Ivan's other big problem—labour—is also a money-spinner for corrupt officials. The old system of vocational training, he told The Economist six months ago, has collapsed with the Soviet Union; these days, economists are easier to find in Moscow than manual labourers. Today's Russians, he complained, are only interested in “easy money”. Drunkenness is another worry for employers (a common lament, which a new “register of non-drinking men”, set up by an entrepreneur, whose members will be vetted by the wives of alcoholics, is intended to address). There is no choice, Ivan says, but to use illegal immigrants and pay off the police. Polls suggest that Russian businessmen fear bureaucrats more than criminals, and dread the police most of all. They charged Ivan 500 roubles ($19) per month for each of his illegal workers. Still, at least the kickback system is intelligible. Ivan once started a venture in America which ran up against local sanitation rules: “no-one would take a kopeck”, and the project folded.

For a while Ivan believed things might be changing for the better at home. The system seemed to offer him discounts for repeat custom: working on a second development in the same town near Moscow, he found that the bribes were lower (though he was also being leaned on to contribute to local schools, a common form of soft extortion). He also thought he might be benefiting from a short-term anti-corruption push. The federal government, he speculated, wanted to show that at least some parts of the country were functioning properly. He believed Mr Putin's regular vows to fight graft.

Meanwhile, the situation in Ukraine was still unpredictable. Ivan doubted that the “orange” government was any less corrupt than its predecessor: “they all say that”, he said of the anti-corruption slogans. For the time being, a sort of paralysis had set in among local officials. Almost no bribes were being taken, except the odd bottle of vodka, and nothing was getting done.

Worse before it gets better

By last week, Ivan had turned despondent about Russia too. New people had taken control of the town he was working in. They didn't care, he said, that he had helped to create hundreds of jobs there; they were squeezing him out of the development with exorbitant demands in favour of their pet firms. That disappointment tallies with recent surveys that suggest graft in Russia is actually worsening. Old bureaucrats have found ways around new rules. The periodic firings of disgraced officials have come to seem like the fallout of government infighting, rather than part of a genuine war on corruption. Mr Putin's promises, Ivan has now concluded, are “just paper and words”.

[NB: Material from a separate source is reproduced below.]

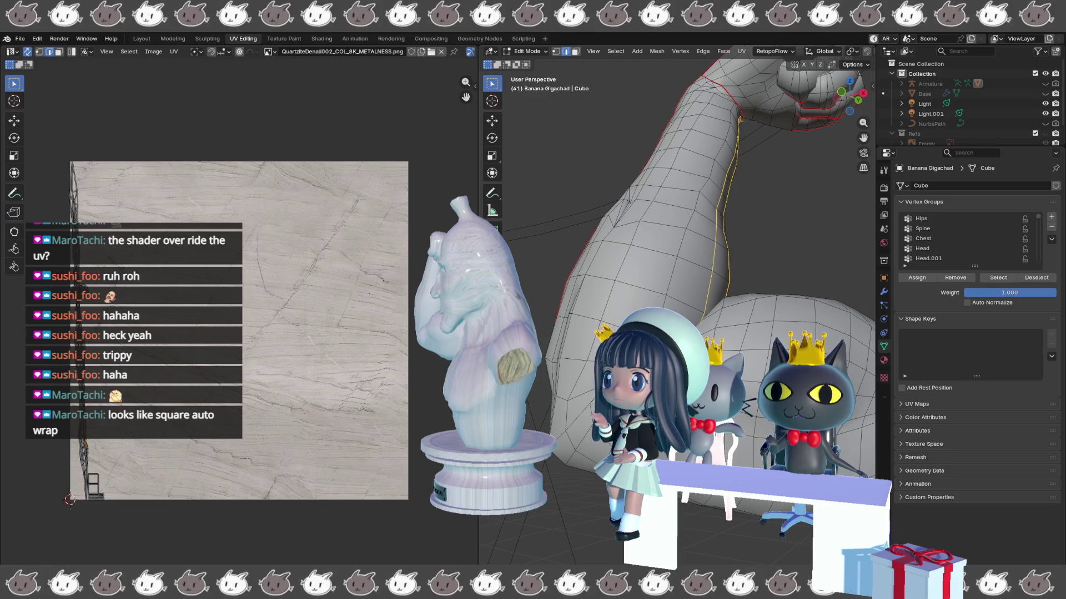
left_click_drag(704, 321, 734, 305)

Like everything else in Russia's economy, the small-business sector is hard to measure precisely. Though it seems to be growing, obstacles like those Ivan faces are helping to keep it much smaller as a share of employment and GDP than in Western countries. But Ivan, at least, is still optimistic about Russia in the long run. Crooked officials may be as old as Russian literature, but he sees today's rampant corruption as a specifically post-Soviet illness. The Soviet regime bred nihilism among government officials but, he says, the fear that once restrained the worst of it has gone. Pen pushers with small government salaries shamelessly “go to the Canary Islands” on expensive holidays. Yet that mentality will eventually die out as a new generation of people go into business, Ivan believes. He himself regards the methods he is obliged to use with a sort of wry disgust.

Meanwhile, although he no longer wants to do business in Russia, things are returning to normal in Ukraine. The team that ran the country before the revolution is back in power, and Ivan once again knows who, when and how much.